I Remember
- Author: Joe Brainard
- Language: English
- Publisher: Angel Hair
- Publication date: 1970
- Publication place: United States
- ISBN: 0140245219
- OCLC: 1030113402
- Followed by: I Remember More

= I Remember (book) =

1970 experimental memoir by Joe Brainard

I Remember is a 1970 experimental memoir by American artist Joe Brainard. It depicts his childhood in the 1940s and '50s in Oklahoma as well as his life in the '60s and '70s in New York City through a stream of consciousness list of moments and tangents that are prefixed with the phrase "I remember".

Brainard followed I Remember with I Remember More (1972) and More I Remember More (1973), both published by Angel Hair.

== Reception ==

I Remember is Brainard's best-known work. Paul Auster said the memoir was "one of the few totally original books I have ever read."

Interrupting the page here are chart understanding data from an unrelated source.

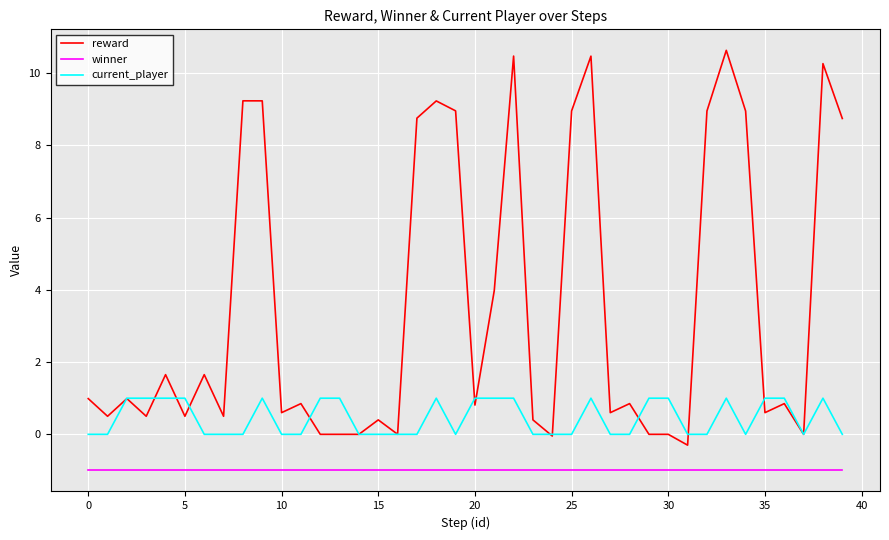

Which series has the largest total across all categories?

reward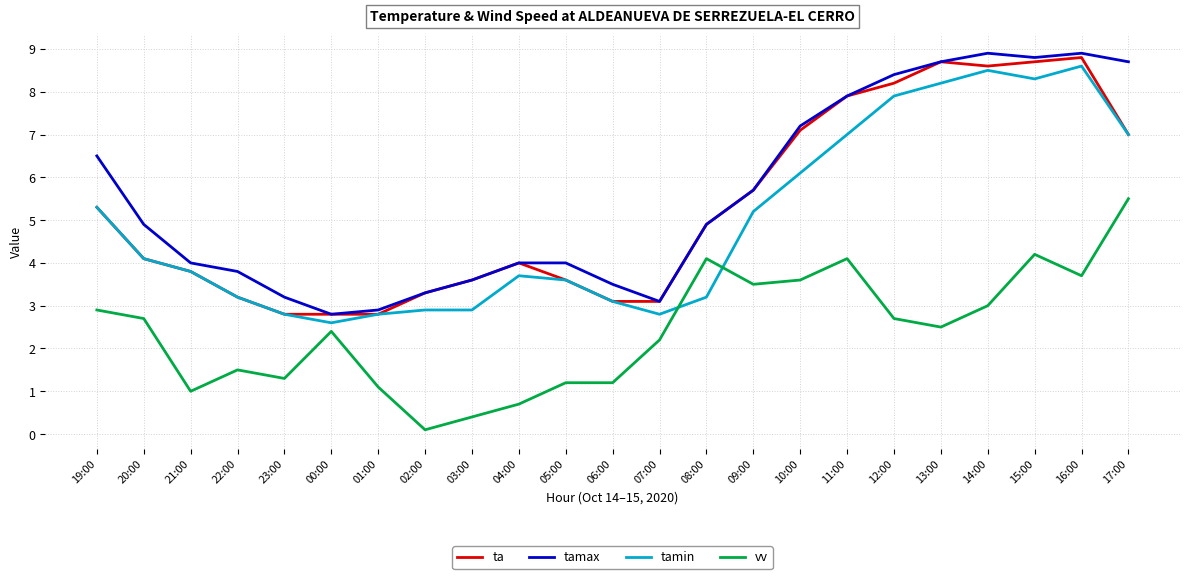

At which label is tamin closest to 5?

09:00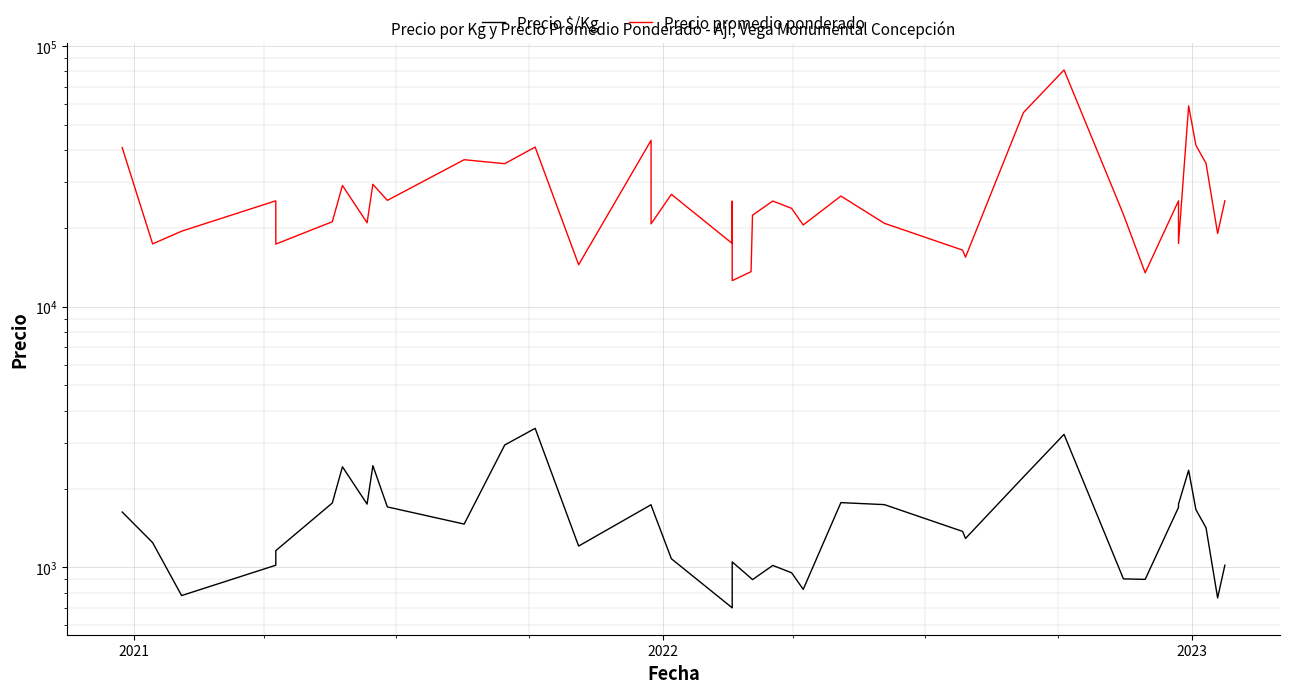

Is this an area chart (filled region under the line)?

No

I Remember has inspired many homages, such as Georges Perec's Je me souviens which was dedicated to Brainard. Poet Kenneth Koch has utilized I Remember in the classroom as a prompt in teaching children to write poetry.

In 1998 filmmaker Avi Zev Weider premiered his short film I Remember at the Sundance Film Festival. The film, an adaptation of Brainard's book, went on to play over 25 film festivals worldwide. Novelist Paul Auster was the Executive Producer on the film. The film stars John Cameron Mitchell and Liam Aiken.

In 2012 filmmaker Matt Wolf released the short I Remember: A Film About Joe Brainard using archival film footage and recordings of Brainard's readings.

In 2014 Mexican author Margo Glantz wrote Yo también me acuerdo.

In 2019, video artist Nguyen Tan Hoang premiered "I Remember Dancing," commissioned by Visual AIDS as part of Day With(out) Art, which "brings together an intergenerational cast of 'trans and queer gaysians' ruminating on the past and future of AIDS, activism, gay culture, love, and (un)safe sex." The works takes Brainerd's poems as a prompt.

In a lengthy 2023 essay in the New York Review of Books, the poet and critic Geoffrey O'Brien wrote that I Remember "revealed [Brainard] as the inventor of an altogether new sort of book. The work eventually became globally popular and a widely used text for writing workshops."